People who have weakened immune systems are considered high risk for COVID-19 related complications. As the immunocompromised community continues to navigate this pandemic, here are some of their stories in their own words. 

Laura Zielinski, Cancer

Laura Zielinski is an essential worker and said she has shown up to her job nearly every day during this crisis, even when she’s tired from her bouts with cancer. 

“I am a health care worker and I have recurring cervical cancer — two rounds of radiation, two rounds of chemotherapy just ending in February. I am severely immunocompromised and yet I am working every single day. I’m one of the people that should not be working, technically — and frankly I’m getting pretty sick of hearing how everyone’s staying at home. I want and I need to stay home, but I can’t.”

Lorraine Leach, Pneumonia

Lorraine Leach is an older resident who contracted pneumonia. Leach can social distance while at work, but after her car died she accepted a ride from somebody who later showed symptoms consistent with COVID-19.

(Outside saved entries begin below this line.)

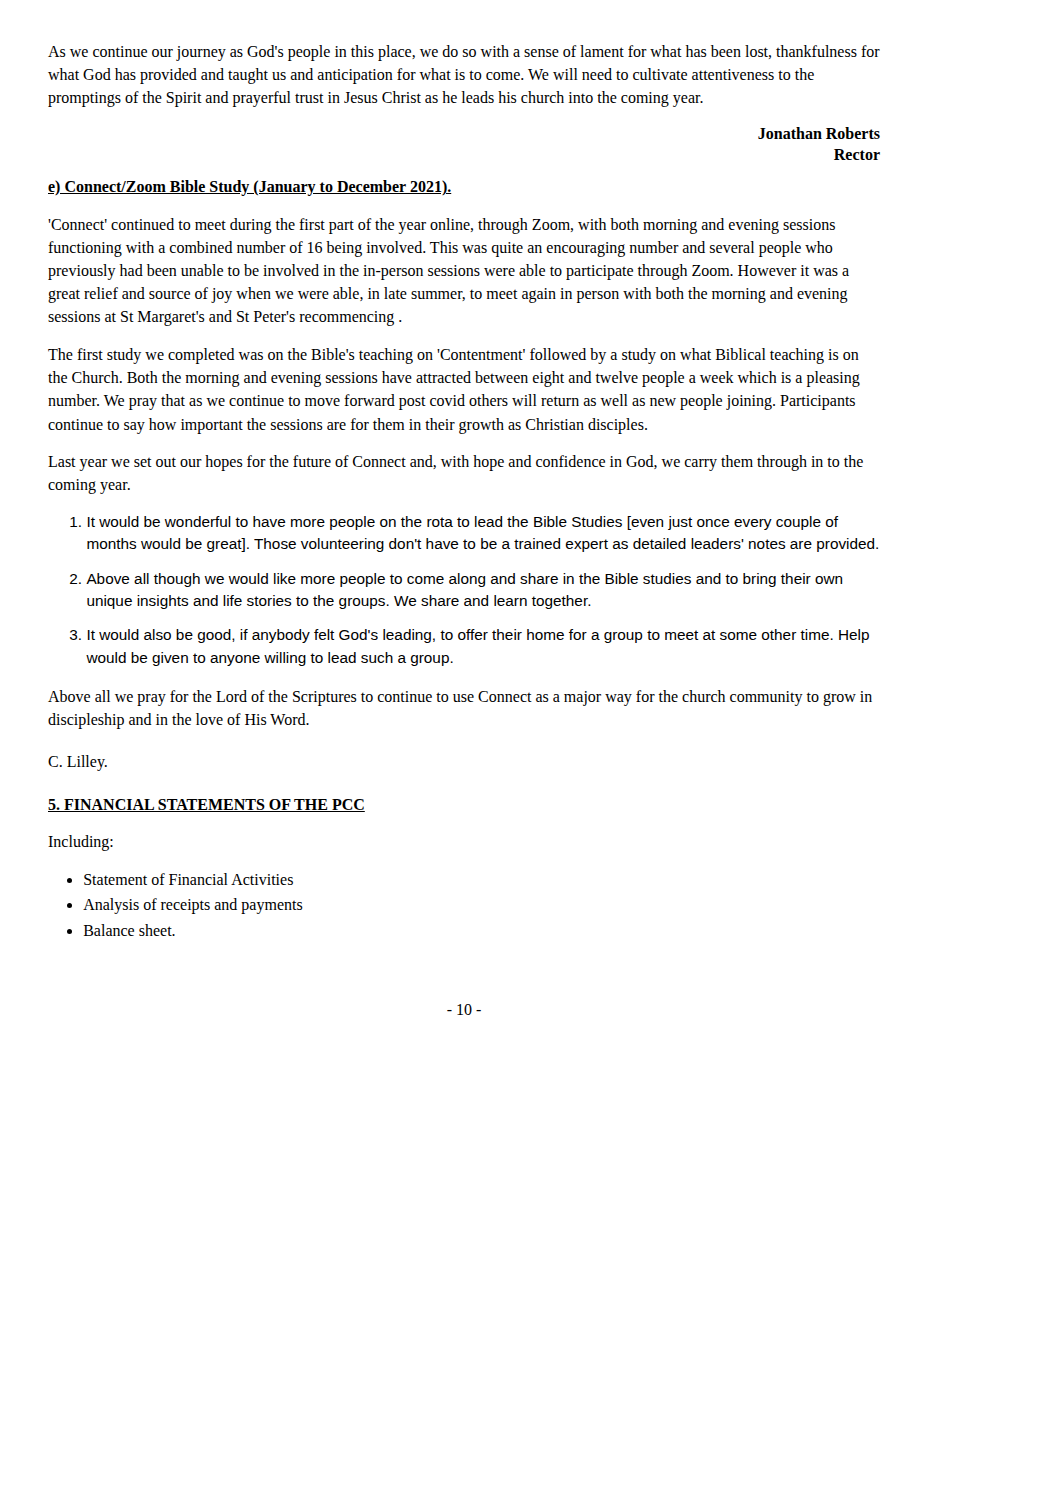As we continue our journey as God's people in this place, we do so with a sense of lament for what has been lost, thankfulness for what God has provided and taught us and anticipation for what is to come. We will need to cultivate attentiveness to the promptings of the Spirit and prayerful trust in Jesus Christ as he leads his church into the coming year.
Jonathan Roberts
Rector
e) Connect/Zoom Bible Study (January to December 2021).
'Connect' continued to meet during the first part of the year online, through Zoom, with both morning and evening sessions functioning with a combined number of 16 being involved. This was quite an encouraging number and several people who previously had been unable to be involved in the in-person sessions were able to participate through Zoom. However it was a great relief and source of joy when we were able, in late summer, to meet again in person with both the morning and evening sessions at St Margaret's and St Peter's recommencing .
The first study we completed was on the Bible's teaching on 'Contentment' followed by a study on what Biblical teaching is on the Church. Both the morning and evening sessions have attracted between eight and twelve people a week which is a pleasing number. We pray that as we continue to move forward post covid others will return as well as new people joining. Participants continue to say how important the sessions are for them in their growth as Christian disciples.
Last year we set out our hopes for the future of Connect and, with hope and confidence in God, we carry them through in to the coming year.
It would be wonderful to have more people on the rota to lead the Bible Studies [even just once every couple of months would be great]. Those volunteering don't have to be a trained expert as detailed leaders' notes are provided.
Above all though we would like more people to come along and share in the Bible studies and to bring their own unique insights and life stories to the groups. We share and learn together.
It would also be good, if anybody felt God's leading, to offer their home for a group to meet at some other time. Help would be given to anyone willing to lead such a group.
Above all we pray for the Lord of the Scriptures to continue to use Connect as a major way for the church community to grow in discipleship and in the love of His Word.
C. Lilley.
5. FINANCIAL STATEMENTS OF THE PCC
Including:
Statement of Financial Activities
Analysis of receipts and payments
Balance sheet.
- 10 -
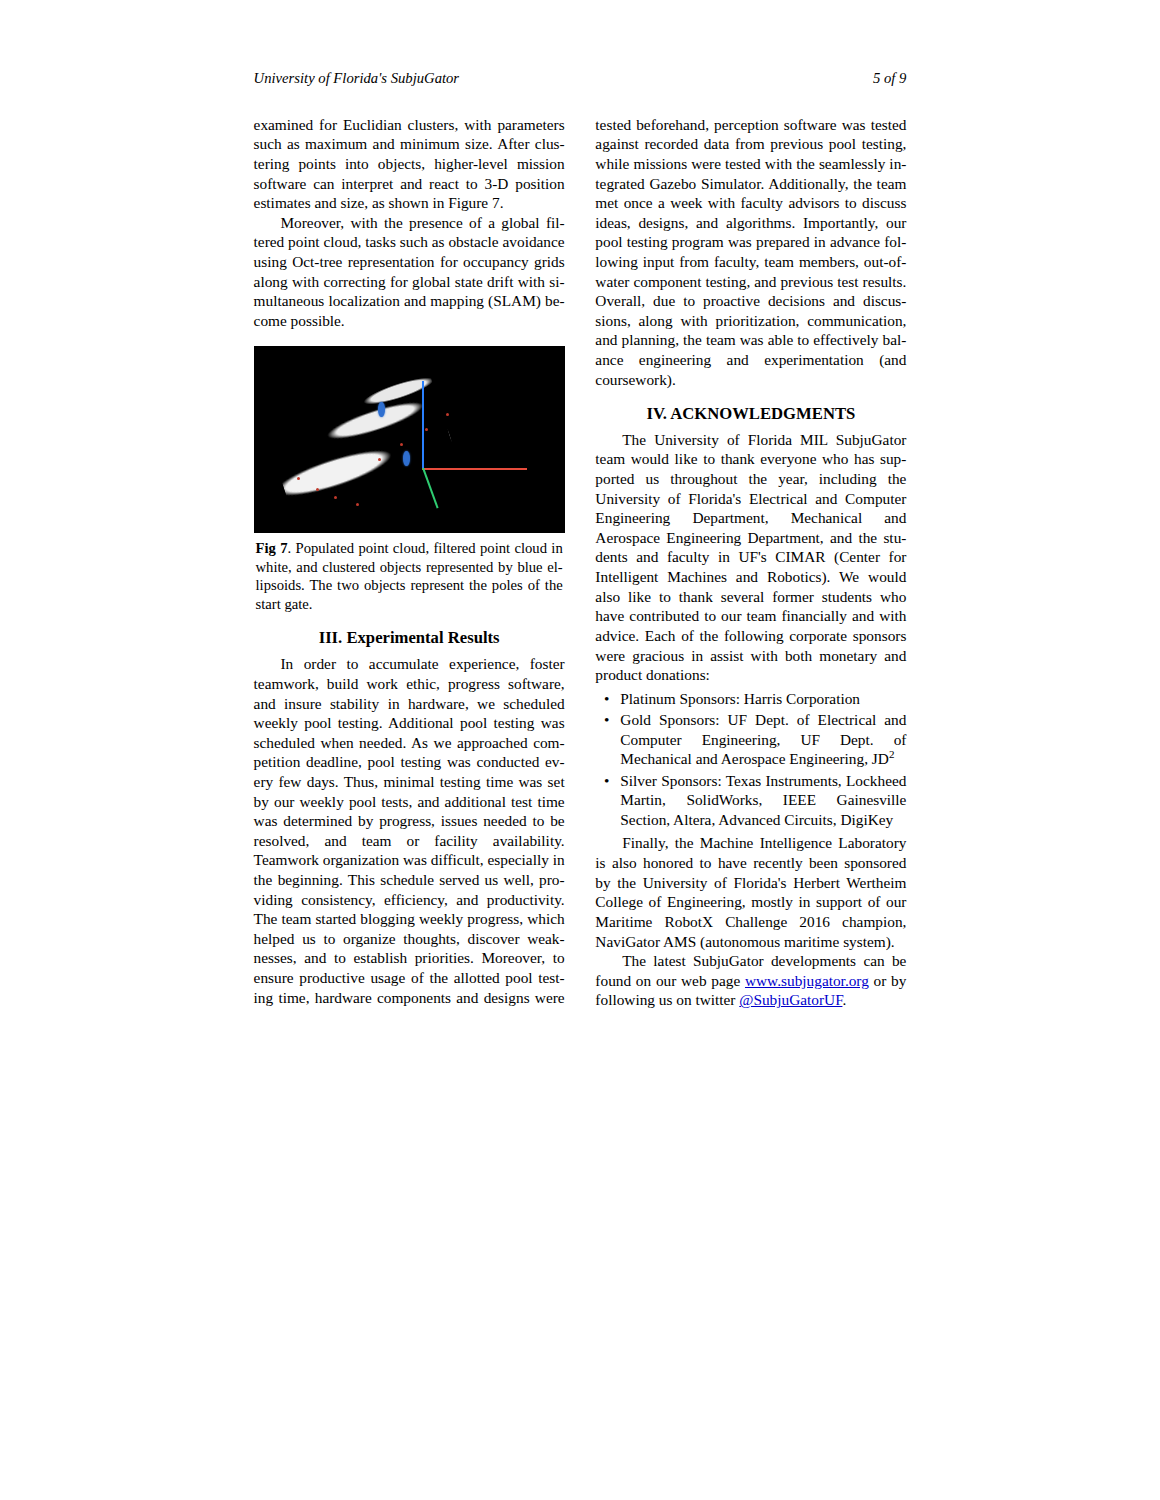University of Florida's SubjuGator 5 of 9
examined for Euclidian clusters, with parameters such as maximum and minimum size. After clustering points into objects, higher-level mission software can interpret and react to 3-D position estimates and size, as shown in Figure 7.
Moreover, with the presence of a global filtered point cloud, tasks such as obstacle avoidance using Oct-tree representation for occupancy grids along with correcting for global state drift with simultaneous localization and mapping (SLAM) become possible.
Fig 7. Populated point cloud, filtered point cloud in white, and clustered objects represented by blue ellipsoids. The two objects represent the poles of the start gate.
III. Experimental Results
In order to accumulate experience, foster teamwork, build work ethic, progress software, and insure stability in hardware, we scheduled weekly pool testing. Additional pool testing was scheduled when needed. As we approached competition deadline, pool testing was conducted every few days. Thus, minimal testing time was set by our weekly pool tests, and additional test time was determined by progress, issues needed to be resolved, and team or facility availability. Teamwork organization was difficult, especially in the beginning. This schedule served us well, providing consistency, efficiency, and productivity. The team started blogging weekly progress, which helped us to organize thoughts, discover weaknesses, and to establish priorities. Moreover, to ensure productive usage of the allotted pool testing time, hardware components and designs were tested beforehand, perception software was tested against recorded data from previous pool testing, while missions were tested with the seamlessly integrated Gazebo Simulator. Additionally, the team met once a week with faculty advisors to discuss ideas, designs, and algorithms. Importantly, our pool testing program was prepared in advance following input from faculty, team members, out-of-water component testing, and previous test results. Overall, due to proactive decisions and discussions, along with prioritization, communication, and planning, the team was able to effectively balance engineering and experimentation (and coursework).
IV. ACKNOWLEDGMENTS
The University of Florida MIL SubjuGator team would like to thank everyone who has supported us throughout the year, including the University of Florida's Electrical and Computer Engineering Department, Mechanical and Aerospace Engineering Department, and the students and faculty in UF's CIMAR (Center for Intelligent Machines and Robotics). We would also like to thank several former students who have contributed to our team financially and with advice. Each of the following corporate sponsors were gracious in assist with both monetary and product donations:
Platinum Sponsors: Harris Corporation
Gold Sponsors: UF Dept. of Electrical and Computer Engineering, UF Dept. of Mechanical and Aerospace Engineering, JD2
Silver Sponsors: Texas Instruments, Lockheed Martin, SolidWorks, IEEE Gainesville Section, Altera, Advanced Circuits, DigiKey
Finally, the Machine Intelligence Laboratory is also honored to have recently been sponsored by the University of Florida's Herbert Wertheim College of Engineering, mostly in support of our Maritime RobotX Challenge 2016 champion, NaviGator AMS (autonomous maritime system).
The latest SubjuGator developments can be found on our web page www.subjugator.org or by following us on twitter @SubjuGatorUF.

“I had pneumonia about a year ago so I’m compromised. I had a job at a place where there’s only two people working in the building. My car died, so I accepted a ride from one of the workers. When I went in the next day, they weren’t there and they told me they were isolating themselves because they had a fever. I was shocked that this person isolated themselves but didn’t call anybody else that was next to them.”

Liz Haigh, Cancer

Liz Haigh just wrapped up cancer treatment and she said she worries a surge in COVID-19 patients may leave her forgotten when she needs help the most. 

“I was recently diagnosed with cancer and started chemotherapy in January. And I do worry, very much, about the uptick in cases that we may very well see. And what that means for all of our medical providers who are vital for people like me — who have other things going on that need prompt attention. Cancer is not going to wait for the coronavirus, but I mean the coronavirus is definitely not going to wait for cancer.”

Ross Terrell is the managing editor at KUER.